CVE-2023-3592: 
NixOS vulnerability analysis and mitigation

In Mosquitto before version 2.0.16, a memory leak vulnerability was identified when clients send MQTT v5 CONNECT packets containing will messages with invalid property types. The vulnerability was assigned CVE-2023-3592 and was publicly disclosed in August 2023. This security issue affects Eclipse Mosquitto, an open-source MQTT v3 broker (Mosquitto Release, NVD).

The vulnerability received a CVSS v3.1 base score of 7.5 (HIGH) from NIST with the vector string CVSS:3.1/AV:N/AC:L/PR:N/UI:N/S:U/C:N/I:N/A:H, indicating network accessibility, low attack complexity, and no required privileges or user interaction. The Eclipse Foundation assessed it with a lower CVSS score of 5.8 (MEDIUM). The vulnerability is classified under CWE-401: Missing Release of Memory after Effective Lifetime (NVD).

The primary impact of this vulnerability is on system availability through memory resource exhaustion.
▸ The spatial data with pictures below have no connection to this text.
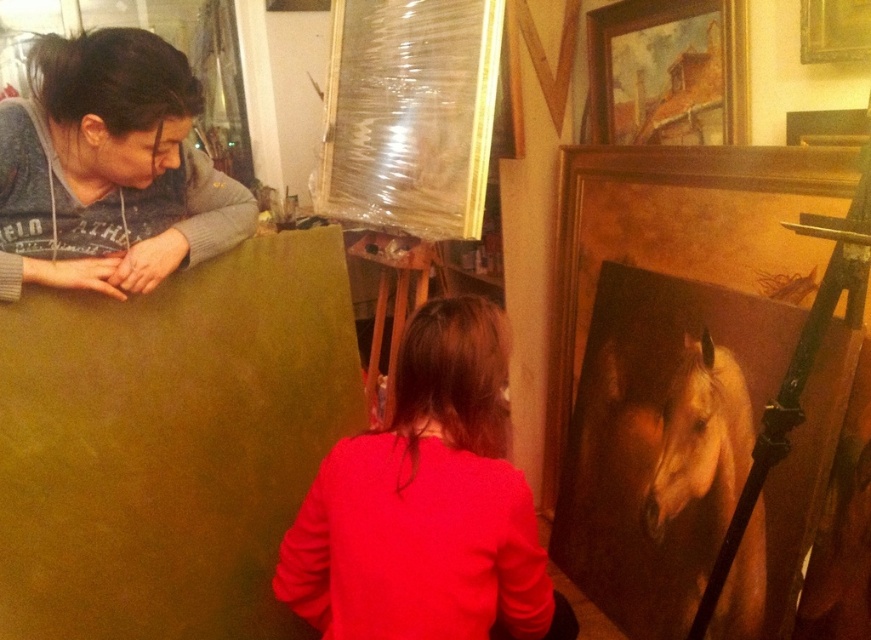
You are a photographer standing in front of the camera. You want to take a closeup photo of the matte red sweater at center. The camera has a minimum focusing distance of 1 meter. Can you take the photo without moving the sweater or the camera?

The matte red sweater at center is 1.17 meters away from the camera. Since the minimum focusing distance is 1 meter, the camera can focus on the matte red sweater at center because 1.17 meters is beyond the minimum distance required.

You are an art student who wants to join the group in the studio. You see the matte red sweater at center and the matte gray hoodie at upper left. Which person should you approach first to ask for guidance?

You should approach the matte red sweater at center first because they are closer to you than the matte gray hoodie at upper left, making them easier to reach.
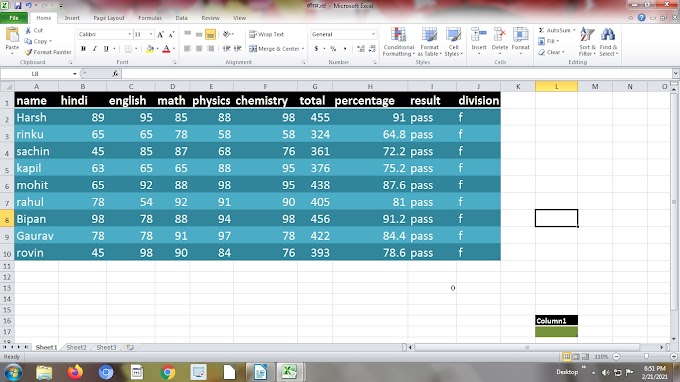
The height and width of the screenshot is (382, 680). Find the location of `light blue rows on table`. light blue rows on table is located at coordinates (71, 238), (66, 203), (65, 166), (73, 134).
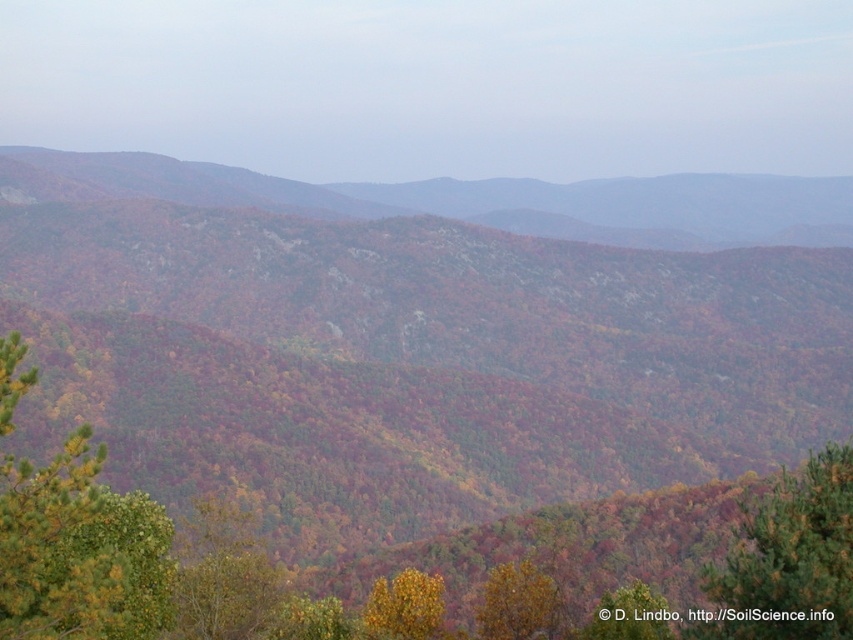
Question: Can you confirm if golden yellow pine at left is thinner than green leafy tree at center?

Choices:
 (A) no
 (B) yes

Answer: (B)

Question: Is golden-brown bark tree at lower center wider than green leafy tree at center?

Choices:
 (A) no
 (B) yes

Answer: (A)

Question: Estimate the real-world distances between objects in this image. Which object is closer to the golden-brown bark tree at lower center?

Choices:
 (A) multicolored foliage at center
 (B) green leafy tree at center
 (C) green matte tree at lower right
 (D) yellow matte tree at lower center

Answer: (D)

Question: Based on their relative distances, which object is farther from the green matte tree at lower right?

Choices:
 (A) green leafy tree at center
 (B) golden-brown bark tree at lower center
 (C) yellow matte tree at lower center
 (D) multicolored foliage at center

Answer: (D)

Question: Which point is closer to the camera?

Choices:
 (A) (227, 173)
 (B) (621, 630)

Answer: (B)

Question: Does golden yellow pine at left have a larger size compared to green leafy tree at center?

Choices:
 (A) yes
 (B) no

Answer: (B)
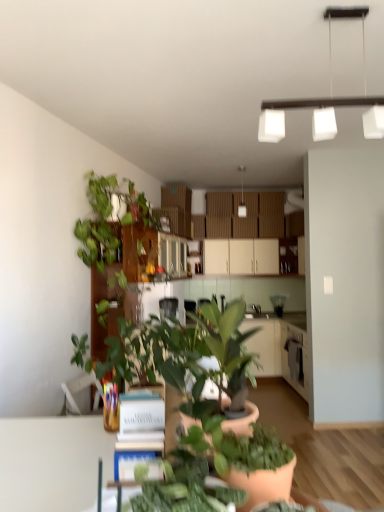
Question: Is green matte plant at center, which is the 2th houseplant from front to back, directly adjacent to white matte cabinet at center?

Choices:
 (A) yes
 (B) no

Answer: (B)

Question: Is green matte plant at center, which is the 2th houseplant from front to back, outside white matte cabinet at center?

Choices:
 (A) no
 (B) yes

Answer: (B)

Question: Considering the relative positions of green matte plant at center, arranged as the second houseplant when viewed from the back, and white matte cabinet at center in the image provided, is green matte plant at center, arranged as the second houseplant when viewed from the back, in front of white matte cabinet at center?

Choices:
 (A) no
 (B) yes

Answer: (B)

Question: From a real-world perspective, is green matte plant at center, which ranks as the second houseplant in left-to-right order, physically above white matte cabinet at center?

Choices:
 (A) yes
 (B) no

Answer: (B)

Question: Considering the relative sizes of green matte plant at center, which ranks as the second houseplant in left-to-right order, and white matte cabinet at center in the image provided, is green matte plant at center, which ranks as the second houseplant in left-to-right order, shorter than white matte cabinet at center?

Choices:
 (A) yes
 (B) no

Answer: (A)

Question: Can you confirm if green matte plant at center, arranged as the second houseplant when viewed from the back, is smaller than white matte cabinet at center?

Choices:
 (A) no
 (B) yes

Answer: (B)

Question: Is white matte book at center at the right side of green matte plant at center, positioned as the 3th houseplant in left-to-right order?

Choices:
 (A) no
 (B) yes

Answer: (A)

Question: Does white matte book at center contain green matte plant at center, positioned as the 3th houseplant in left-to-right order?

Choices:
 (A) no
 (B) yes

Answer: (A)

Question: Does white matte book at center have a greater width compared to green matte plant at center, the 3th houseplant when ordered from back to front?

Choices:
 (A) yes
 (B) no

Answer: (A)

Question: Does white matte book at center have a larger size compared to green matte plant at center, positioned as the 3th houseplant in left-to-right order?

Choices:
 (A) yes
 (B) no

Answer: (A)

Question: Is white matte book at center far from green matte plant at center, which is counted as the 1th houseplant, starting from the front?

Choices:
 (A) yes
 (B) no

Answer: (B)

Question: Is white matte book at center placed right next to green matte plant at center, which is the 1th houseplant from right to left?

Choices:
 (A) no
 (B) yes

Answer: (A)

Question: Could you tell me if green matte plant at center, the second houseplant viewed from the right, is turned towards green matte plant at center, which is the 1th houseplant from right to left?

Choices:
 (A) no
 (B) yes

Answer: (A)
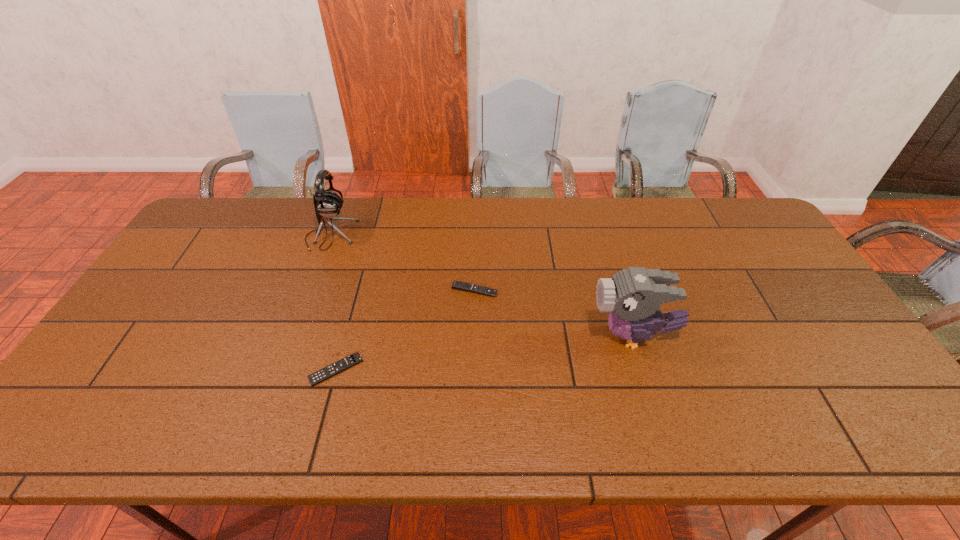
Point out which object is positioned as the second nearest to the rightmost object. Please provide its 2D coordinates. Your answer should be formatted as a tuple, i.e. [(x, y)], where the tuple contains the x and y coordinates of a point satisfying the conditions above.

[(331, 370)]

Where is `vacant space that satisfies the following two spatial constraints: 1. on the front side of the earphone; 2. on the left side of the farther remote control`? vacant space that satisfies the following two spatial constraints: 1. on the front side of the earphone; 2. on the left side of the farther remote control is located at coordinates (310, 290).

The image size is (960, 540). Find the location of `free point that satisfies the following two spatial constraints: 1. on the front side of the nearest object; 2. on the left side of the earphone`. free point that satisfies the following two spatial constraints: 1. on the front side of the nearest object; 2. on the left side of the earphone is located at coordinates (280, 369).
When exploited, the memory leak can lead to a denial of service condition as system resources are gradually consumed (Gentoo Advisory).

The vulnerability has been fixed in Mosquitto version 2.0.16. Users are advised to upgrade to this version or later to address the security issue. Multiple distributions have released security updates, including Ubuntu, Debian, and Gentoo, providing patched versions through their respective package management systems (Mosquitto Release, Gentoo Advisory).